The new rule is being put in place to make sure there are no marathon games during a sprint of a season. It has been part of minor league ball the last two seasons, and after initial grumbling, most at those levels have gotten used to it. Under the rule, each inning starting with the 10th will begin with a runner on second base. He is the player who hits in front of the leadoff hitter in that inning, so if the No. 4 hitter is due up in the 11th, the No. 3 hitter goes to second.
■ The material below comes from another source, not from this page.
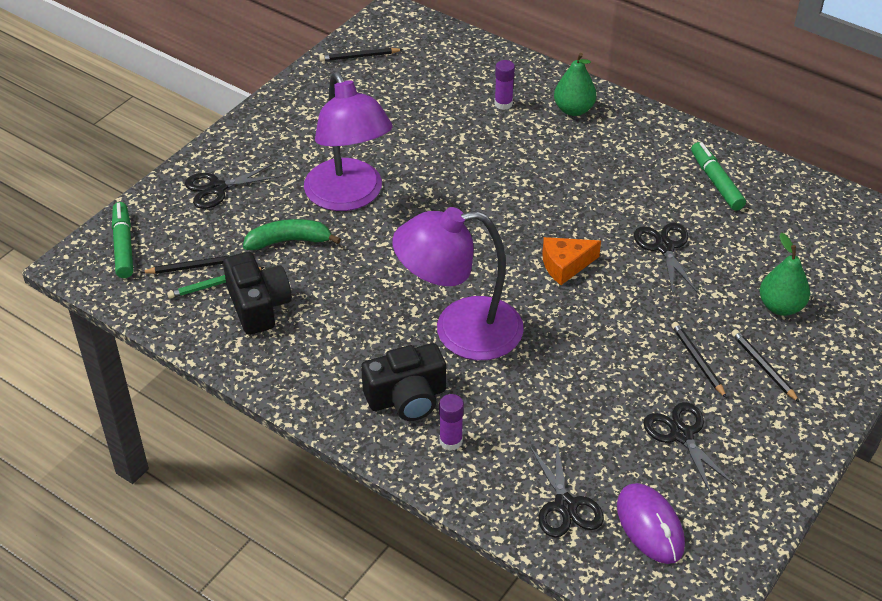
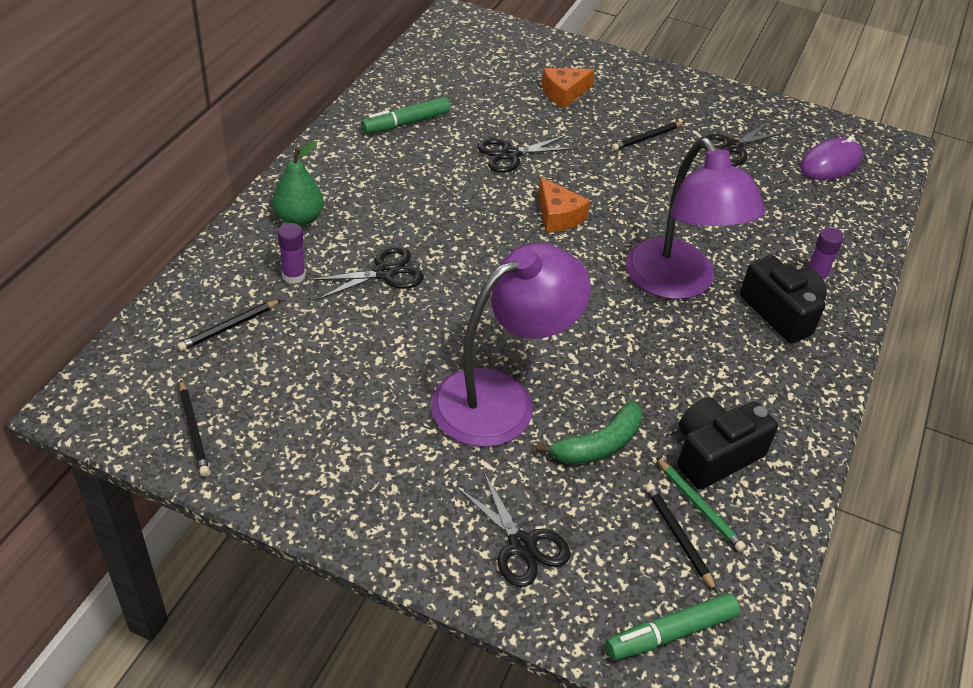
camera: 105 degrees left, 0 degrees up
(289, 241) = (598, 445): green banana -> green banana turned 105 degrees counterclockwise
(565, 505) = (840, 207): black scissors -> black scissors (385, 273)
(763, 366) = (637, 105): black pencil -> black pencil (229, 327)
(780, 307) = (564, 94): green pear -> orange cheese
You can replace that player with a pinch-runner, which is where Hamilton could become so valuable. Say Buster Posey is hitting third and Alex Dickerson is fourth, and the bottom of the ninth ends with Posey grounding out. The Giants can start the 10th by placing Hamilton on second for Dickerson, knowing Posey's spot wasn't going to come up for a couple innings anyway, and that they've dramatically increased their odds of getting that runner home.
While Hamilton is a serious threat to steal third, he also would score on just about any single (he was on second for 12 singles last year and scored 11 times), and if the Giants get him to third with one out, there aren't many fly balls or slow rollers that wouldn't bring him home.
This might seem like a very small advantage, but over 60 games every edge will matter, and the Giants tend to play more extra-inning games than most, especially at Oracle Park. They played them about 10 percent of the time last year, going an MLB-best 13-3.
Hamilton isn't the only edge Kapler might have in an unprecedented situation. His staff includes several coaches who were recently in the minors and he said he already has talked to those guys about their experiences with the new rule.
"When we dug into it, what they thought was happening wasn't necessarily happening," he said. "A lot of conversations have been around whether to bunt somebody over from second to third, whether to attempt to steal, or whether to play it straight up."
Kapler paused as he thought of what had been discussed.
"The reason I'm being a little cautious here," he said, "is I don't want to give away strategy."